Can Schiano 'fix' the Bucs in one offseason?
We often hear the term “culture change” in the NFL when a team goes through a transition at head coach. New rules, new ways to practice, dress on the road, train in the weight room, game plan, etc. The entire program is flipped in hopes of producing a winner.
Will Schiano's style of coaching translate to immediate success in Tampa?
But does it lead to immediate success? That’s the question I have with Greg Schiano taking over a team in Tampa that tanked last season, lacked fundamentals and played a poor brand of football.
Here’s what Bucs CB Aqib Talib said recently about the change at the top: “It got a little loose last year where people got a little too loose around the building. So Schiano definitely came in and brought that order back to the building.”
I can relate to Talib when he talks about the building being “a little too loose” (with former Bucs coach Raheem Moore).
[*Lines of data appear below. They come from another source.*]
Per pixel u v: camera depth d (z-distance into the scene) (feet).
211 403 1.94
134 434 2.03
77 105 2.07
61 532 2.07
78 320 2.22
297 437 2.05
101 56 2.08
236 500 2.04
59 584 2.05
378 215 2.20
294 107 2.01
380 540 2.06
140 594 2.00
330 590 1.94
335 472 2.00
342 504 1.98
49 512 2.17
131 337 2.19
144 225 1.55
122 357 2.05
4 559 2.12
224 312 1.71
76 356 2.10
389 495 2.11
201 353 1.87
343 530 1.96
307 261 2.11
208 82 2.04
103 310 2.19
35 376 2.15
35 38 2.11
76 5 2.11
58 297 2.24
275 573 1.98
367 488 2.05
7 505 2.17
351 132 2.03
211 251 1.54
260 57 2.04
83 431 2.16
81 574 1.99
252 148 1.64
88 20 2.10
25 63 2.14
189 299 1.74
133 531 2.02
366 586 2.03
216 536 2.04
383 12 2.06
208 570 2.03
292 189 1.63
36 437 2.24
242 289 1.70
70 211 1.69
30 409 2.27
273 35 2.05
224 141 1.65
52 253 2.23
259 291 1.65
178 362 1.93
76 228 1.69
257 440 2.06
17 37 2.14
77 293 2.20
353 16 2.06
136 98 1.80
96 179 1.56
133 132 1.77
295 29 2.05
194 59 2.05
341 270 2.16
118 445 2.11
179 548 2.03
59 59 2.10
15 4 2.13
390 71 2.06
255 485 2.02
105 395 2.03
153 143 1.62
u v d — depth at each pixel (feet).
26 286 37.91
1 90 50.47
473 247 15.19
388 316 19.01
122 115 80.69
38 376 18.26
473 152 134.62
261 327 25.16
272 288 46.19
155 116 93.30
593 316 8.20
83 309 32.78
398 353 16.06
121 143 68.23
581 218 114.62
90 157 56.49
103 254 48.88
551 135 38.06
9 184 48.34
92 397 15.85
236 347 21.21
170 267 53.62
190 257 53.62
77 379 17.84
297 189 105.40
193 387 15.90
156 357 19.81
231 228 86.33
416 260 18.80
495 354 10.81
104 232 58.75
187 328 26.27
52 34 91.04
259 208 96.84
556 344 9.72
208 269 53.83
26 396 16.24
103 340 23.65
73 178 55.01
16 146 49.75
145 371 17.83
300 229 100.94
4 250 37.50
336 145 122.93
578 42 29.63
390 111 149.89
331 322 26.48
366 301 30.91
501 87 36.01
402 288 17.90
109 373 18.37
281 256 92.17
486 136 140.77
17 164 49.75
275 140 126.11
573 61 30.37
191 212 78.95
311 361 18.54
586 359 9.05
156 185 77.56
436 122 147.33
I went through a coaching change as a player in Washington when Hall of Fame coach Joe Gibbs replaced Steve Spurrier.
And while I don’t want to cast Spurrier in a negative fashion (I loved playing football for the man), we needed a change in Washington. Because describing a coach as “too lose” is another way of saying the players ran the club.
Gibbs did alter the “culture” in our locker room and on the field. We were prepared, dealt with adversity in a professional fashion and displayed a much more physical attitude in our play on the field.
Accountability. That’s the word I’m looking for under Gibbs.
But that first year was still a transition period for our team. No playoffs, some rough losses and plenty of film to work with. However, in our second season under the new coach, we ran off five straight wins to get into the playoffs, won the Wild Card round and eventually lost to the eventual NFC Champion Seahawks up in Seattle.
In Tampa, Schiano has some young talent, a QB in Josh Freeman and has already made some roster moves. And I expect to see a very physical football team this season on the field. Does that mean we will see the Bucs compete for a playoff spot this season? I can’t say that without seeing them play under the new coach. But this will fall on the shoulders of the players.
As a locker room, we bought into Gibbs, his style of coaching and a training camp environment that was pure hell on a humid August day.
These Bucs players have to do the same. Schiano will be selling his new “culture” to pro athletes. If they buy it, this will be a much different football team in 2012. And I’m excited to see what they do.